__Challenge__.
Continue the hotel review below, picking up after its final sentence.

So far, so ace. Every little detail has been thought of, and all those other things you couldn’t possibly imagine have been fastidiously sorted. When Frank enquires if there’s anything he can do for us, I balk at a diva request (a white tiger, 57 bottles of Cristal, a Learjet and private council with Wen Jiabao) and instead ask for his dinner recommendations. The hotel’s line-up includes The Village Café and Mediterranean eatery Sureño.

We’re led into our Studio 45 room, which resembles a Japanese master’s inner sanctum, with clean lines and natural materials that convey a Zen sense of calm. Frank guides us through the hi-tech extras: those nice shiny buttons don’t launch sub-orbital nuclear warheads, they control the Denon/Bose sound-system that also plays in the shower. And that one closes the blinds with a gentle whirr. With an all-in minibar, 24-hour room service and an endless supply of Opposite House jelly beans, it’s hard to leave this refuge of luxury… but leave we must.

__Stored data__.
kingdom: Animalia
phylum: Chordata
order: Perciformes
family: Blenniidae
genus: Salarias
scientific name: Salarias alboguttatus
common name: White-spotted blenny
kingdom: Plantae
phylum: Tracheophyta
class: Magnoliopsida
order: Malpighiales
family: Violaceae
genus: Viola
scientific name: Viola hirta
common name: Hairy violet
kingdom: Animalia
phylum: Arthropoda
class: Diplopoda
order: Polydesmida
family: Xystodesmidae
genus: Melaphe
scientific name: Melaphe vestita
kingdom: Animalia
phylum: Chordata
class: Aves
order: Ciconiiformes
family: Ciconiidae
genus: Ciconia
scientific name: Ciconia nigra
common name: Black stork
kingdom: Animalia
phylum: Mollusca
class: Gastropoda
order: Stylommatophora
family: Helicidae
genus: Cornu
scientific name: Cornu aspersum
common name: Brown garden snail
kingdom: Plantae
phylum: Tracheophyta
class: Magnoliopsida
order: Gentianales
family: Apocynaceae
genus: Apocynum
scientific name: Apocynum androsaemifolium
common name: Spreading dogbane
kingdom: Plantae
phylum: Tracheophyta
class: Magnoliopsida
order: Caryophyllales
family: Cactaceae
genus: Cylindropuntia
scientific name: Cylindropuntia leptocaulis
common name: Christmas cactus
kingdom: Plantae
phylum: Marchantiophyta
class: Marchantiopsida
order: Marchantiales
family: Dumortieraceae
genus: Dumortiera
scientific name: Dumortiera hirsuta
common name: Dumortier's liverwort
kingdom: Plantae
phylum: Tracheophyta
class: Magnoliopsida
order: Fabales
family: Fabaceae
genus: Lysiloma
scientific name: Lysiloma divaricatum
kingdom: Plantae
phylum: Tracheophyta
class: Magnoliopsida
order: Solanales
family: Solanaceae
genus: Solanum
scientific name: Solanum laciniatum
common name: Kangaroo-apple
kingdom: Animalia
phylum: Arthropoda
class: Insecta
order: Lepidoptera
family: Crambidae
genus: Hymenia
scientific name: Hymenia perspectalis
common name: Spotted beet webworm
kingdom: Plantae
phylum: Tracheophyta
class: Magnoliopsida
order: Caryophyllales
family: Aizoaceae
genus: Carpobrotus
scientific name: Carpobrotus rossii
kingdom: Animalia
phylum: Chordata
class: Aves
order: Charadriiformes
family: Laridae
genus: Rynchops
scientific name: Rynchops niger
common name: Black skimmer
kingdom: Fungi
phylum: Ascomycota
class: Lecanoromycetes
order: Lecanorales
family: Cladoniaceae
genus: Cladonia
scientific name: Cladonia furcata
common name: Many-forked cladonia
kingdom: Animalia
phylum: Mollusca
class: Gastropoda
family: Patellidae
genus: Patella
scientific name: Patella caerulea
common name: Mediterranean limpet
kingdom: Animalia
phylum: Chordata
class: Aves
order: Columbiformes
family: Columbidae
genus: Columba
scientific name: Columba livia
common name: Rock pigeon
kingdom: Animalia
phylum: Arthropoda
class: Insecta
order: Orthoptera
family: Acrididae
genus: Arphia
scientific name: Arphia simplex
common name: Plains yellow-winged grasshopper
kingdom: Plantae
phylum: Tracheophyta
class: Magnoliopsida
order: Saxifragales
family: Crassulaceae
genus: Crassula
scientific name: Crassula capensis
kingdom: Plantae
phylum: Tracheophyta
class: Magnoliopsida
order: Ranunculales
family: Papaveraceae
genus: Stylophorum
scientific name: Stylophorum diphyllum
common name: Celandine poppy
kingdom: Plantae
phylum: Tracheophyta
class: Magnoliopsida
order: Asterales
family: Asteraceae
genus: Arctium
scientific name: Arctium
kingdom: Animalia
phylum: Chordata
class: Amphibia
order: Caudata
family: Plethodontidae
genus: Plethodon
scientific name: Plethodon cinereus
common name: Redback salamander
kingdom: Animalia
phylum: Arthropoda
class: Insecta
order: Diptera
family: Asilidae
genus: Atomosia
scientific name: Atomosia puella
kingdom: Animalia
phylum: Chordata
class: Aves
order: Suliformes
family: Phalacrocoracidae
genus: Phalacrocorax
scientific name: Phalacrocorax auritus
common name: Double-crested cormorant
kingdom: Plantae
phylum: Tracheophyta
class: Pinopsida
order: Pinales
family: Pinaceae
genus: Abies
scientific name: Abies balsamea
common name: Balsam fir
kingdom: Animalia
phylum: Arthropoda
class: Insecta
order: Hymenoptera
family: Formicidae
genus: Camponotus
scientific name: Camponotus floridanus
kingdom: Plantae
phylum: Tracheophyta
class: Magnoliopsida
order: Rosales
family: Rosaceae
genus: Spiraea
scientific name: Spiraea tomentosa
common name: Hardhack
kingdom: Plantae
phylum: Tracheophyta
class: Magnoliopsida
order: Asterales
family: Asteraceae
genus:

__Response__.
Jolted by a memory of the lobby, I stand and declare to a long-suffering Mrs Smith: ‘We need art!’ Gently reassuring her that our apartment isn’t big enough for a Chen Wenling piece, we head off in search of collectables, on the condition that we see some sights first. Minus Maserati for this outing, we take in the real Beijing, and head to the hutongs, the city’s fast-disappearing communes. Braving the throng of the hutongs is fun: all manner of things are for sale, such as tempting scorpion-on-a-stick treats, flowering teas and calligraphy knick-knacks. Art, art, art, we must acquire art, damn it. We flag down the nearest cab and head to 798 – Beijing’s premier design district, darling.

This converted industrial zone’s seemingly endless spread of warehouses, factories and units are filled with installations and pieces by some of the country’s most sought-after emerging artists, so this is where it’s at: cheers Frank. While Mrs Smith is preoccupied with more manageable acquisitions like postcards, I sidle off to the nearest gallery – and narrowly escape buying a 700,000 RMB sculpture. It seems all that numerical banter and hand-waving stuff was auction action… Yikes, that was a close one.

Empty-handed except for Mrs Smith’s postcards, it’s with great relief that we return to the Opposite House’s serenity and 400-thread-count Egyptian cotton sheets. Room service has left a hand-written note along with two facemasks. So skipping the Spa, we don the masks and soak in our room’s beautiful oak bath with some soothing Mongolian BaYanKaLa salts.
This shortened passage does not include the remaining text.